E non c’è stata solo la Spagna, si è trattato di tutta l’Europa meridionale e di più ancora. Persino i paesi dell’area euro con finanze sane, come la Finlandia e l’Olanda, hanno sofferto una recessione profonda e prolungata.

In breve, tutto quello che è accaduto in Europa dal 2009 o giù di lì, ha dimostrato che condividere una valuta senza condividere un Governo è estremamente pericoloso. In gergo economico, l’integrazione delle finanze pubbliche e bancaria sono elementi essenziali di un’area valutaria ottimale. Ed una Scozia indipendente che utilizza la sterlina britannica sarebbe in una condizione anche peggiore dei paesi dell’euro, che almeno hanno qualche voce in capitolo su come è gestita la Banca Centrale Europea.

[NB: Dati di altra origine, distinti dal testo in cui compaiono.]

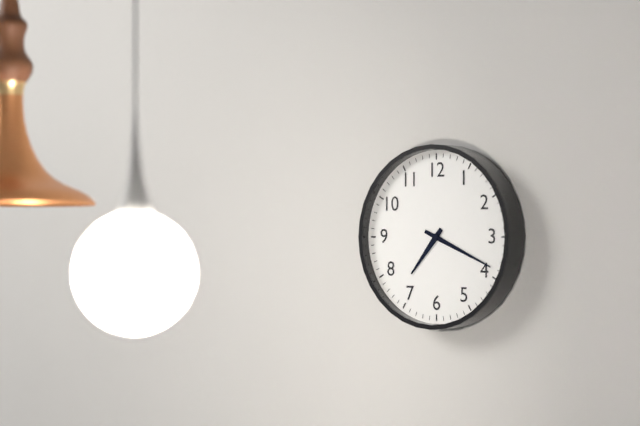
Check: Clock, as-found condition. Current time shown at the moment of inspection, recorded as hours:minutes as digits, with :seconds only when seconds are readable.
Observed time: 7:19
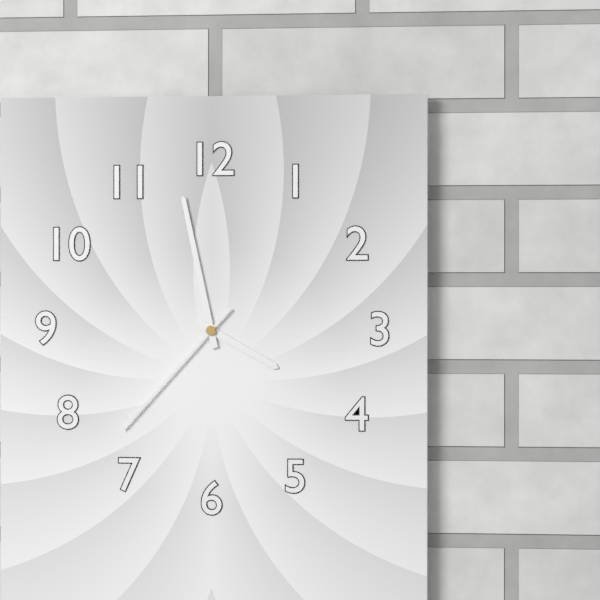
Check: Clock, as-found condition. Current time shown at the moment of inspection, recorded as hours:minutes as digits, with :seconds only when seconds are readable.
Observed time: 3:58:37
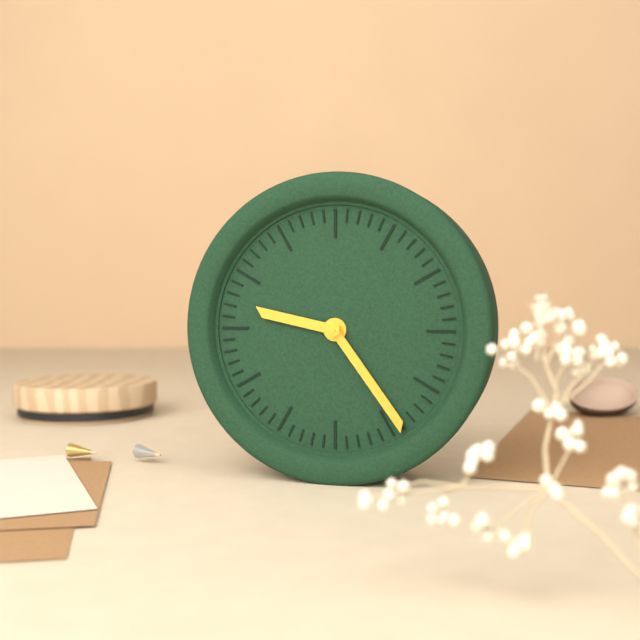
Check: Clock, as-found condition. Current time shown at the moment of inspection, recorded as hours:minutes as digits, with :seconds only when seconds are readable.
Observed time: 9:24
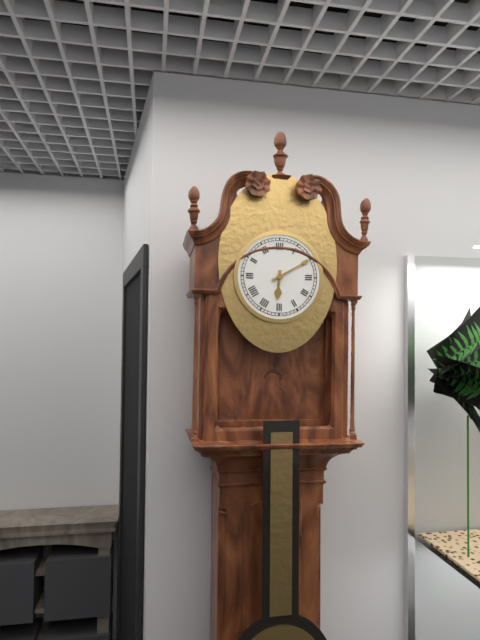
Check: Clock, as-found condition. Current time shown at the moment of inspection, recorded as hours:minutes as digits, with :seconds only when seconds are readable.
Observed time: 6:10
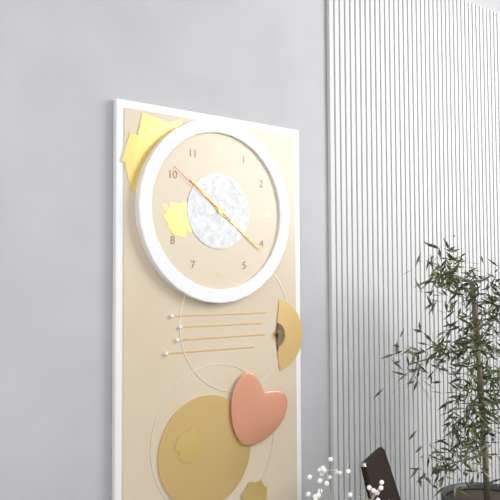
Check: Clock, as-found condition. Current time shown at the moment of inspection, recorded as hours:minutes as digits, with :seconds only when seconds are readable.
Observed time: 10:21:51
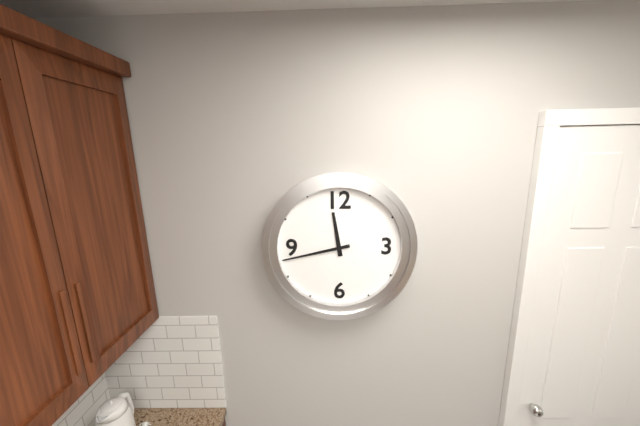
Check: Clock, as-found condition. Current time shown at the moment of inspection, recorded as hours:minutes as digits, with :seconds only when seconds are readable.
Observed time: 11:43
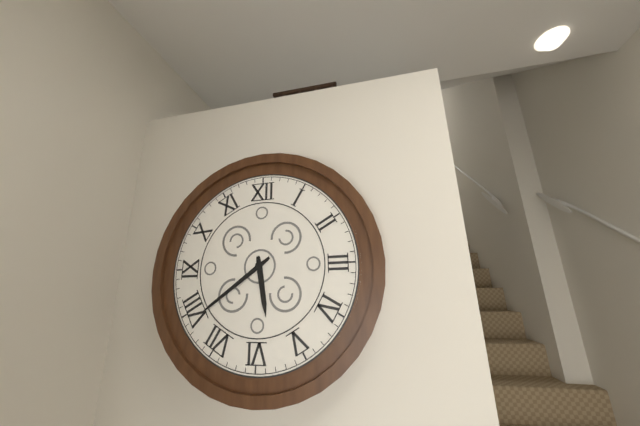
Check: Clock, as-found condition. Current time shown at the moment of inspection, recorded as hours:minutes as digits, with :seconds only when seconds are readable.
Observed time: 5:39
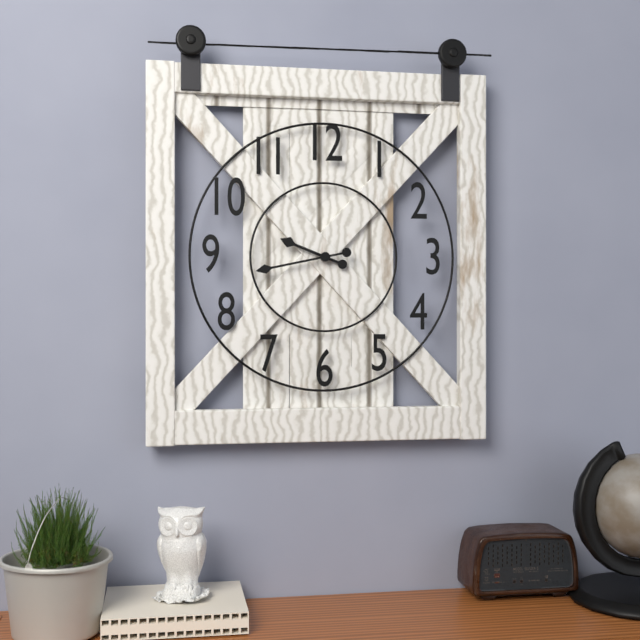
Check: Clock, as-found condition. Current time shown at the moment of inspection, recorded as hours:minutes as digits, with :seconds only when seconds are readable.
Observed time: 9:43
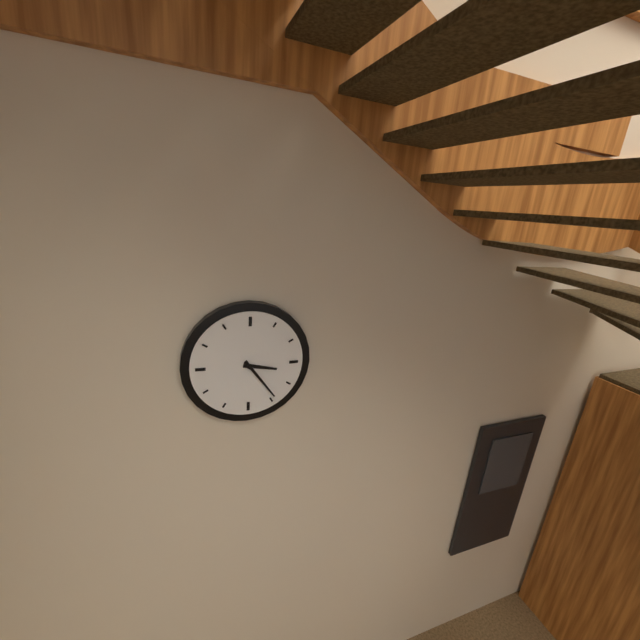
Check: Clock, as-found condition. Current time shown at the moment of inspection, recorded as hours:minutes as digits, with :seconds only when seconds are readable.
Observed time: 3:24
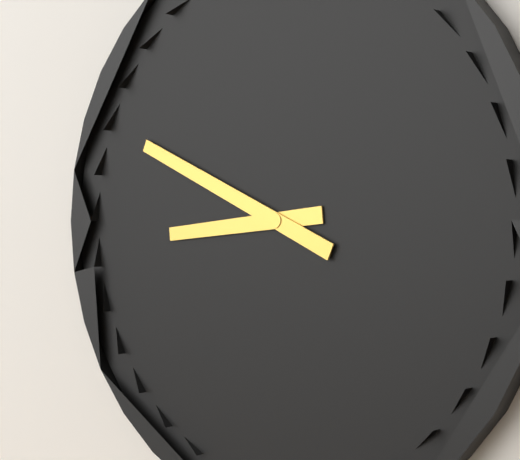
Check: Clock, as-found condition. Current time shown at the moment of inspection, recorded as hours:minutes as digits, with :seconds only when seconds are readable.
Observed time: 8:49
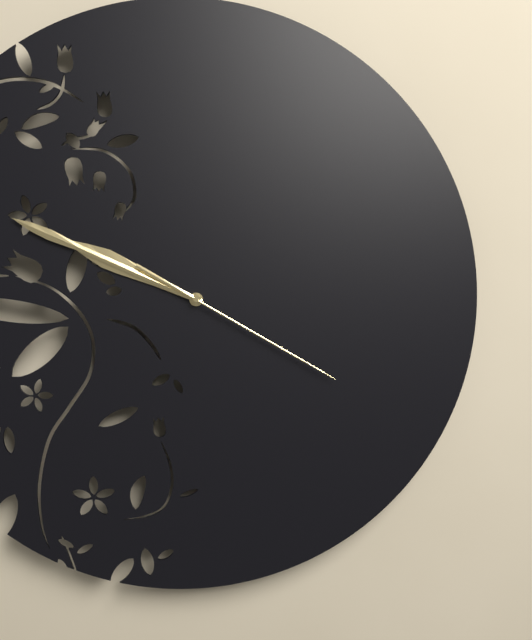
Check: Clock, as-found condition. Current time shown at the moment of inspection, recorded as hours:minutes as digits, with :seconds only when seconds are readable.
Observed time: 9:49:20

Trovo sbalorditivo che la Scozia stia prendendo in considerazione di scendere per questo sentiero dopo tutto quello che è successo negli anni passati. Se gli elettori scozzesi credono sul serio che sia cosa sicura diventare un paese senza una valuta, sono stati malamente tratti in inganno.

 

 

[1] L’espressione risulta ben nota a chi ha seguito in questi anni gli interventi di Krugman in materia sanitaria. In sostanza, si potrebbero individuare tre modelli per la sanità gestita attraverso l’intervento pubblico: una gestione diretta da parte di strutture sanitarie interamente pubbliche, una gestione nella quale il pubblico paga da solo e direttamente le prestazioni dei soggetti che operano nella sanità (ospedali, medici, farmaci etc.), una gestione nella quale i centri di pagamento sono molteplici, perché il sistema opera attraverso la generale intermediazione delle assicurazioni private. Negli Stati Uniti, l’assistenza sanitaria agli anziani ed ai poveri/redditi bassi avviene nel secondo modo, ma tutta la restante popolazione ottiene, quando ne ha diritto, i benefici pubblici attraverso il ruolo intermedio delle assicurazioni private, secondo il terzo modello. Il numero dei cittadini americani che fruiscono di tale assistenza assistita pubblicamente è notevolmente cresciuto a seguito della cosiddetta “Obamacare”. Nel Canada è invece generalizzato il secondo.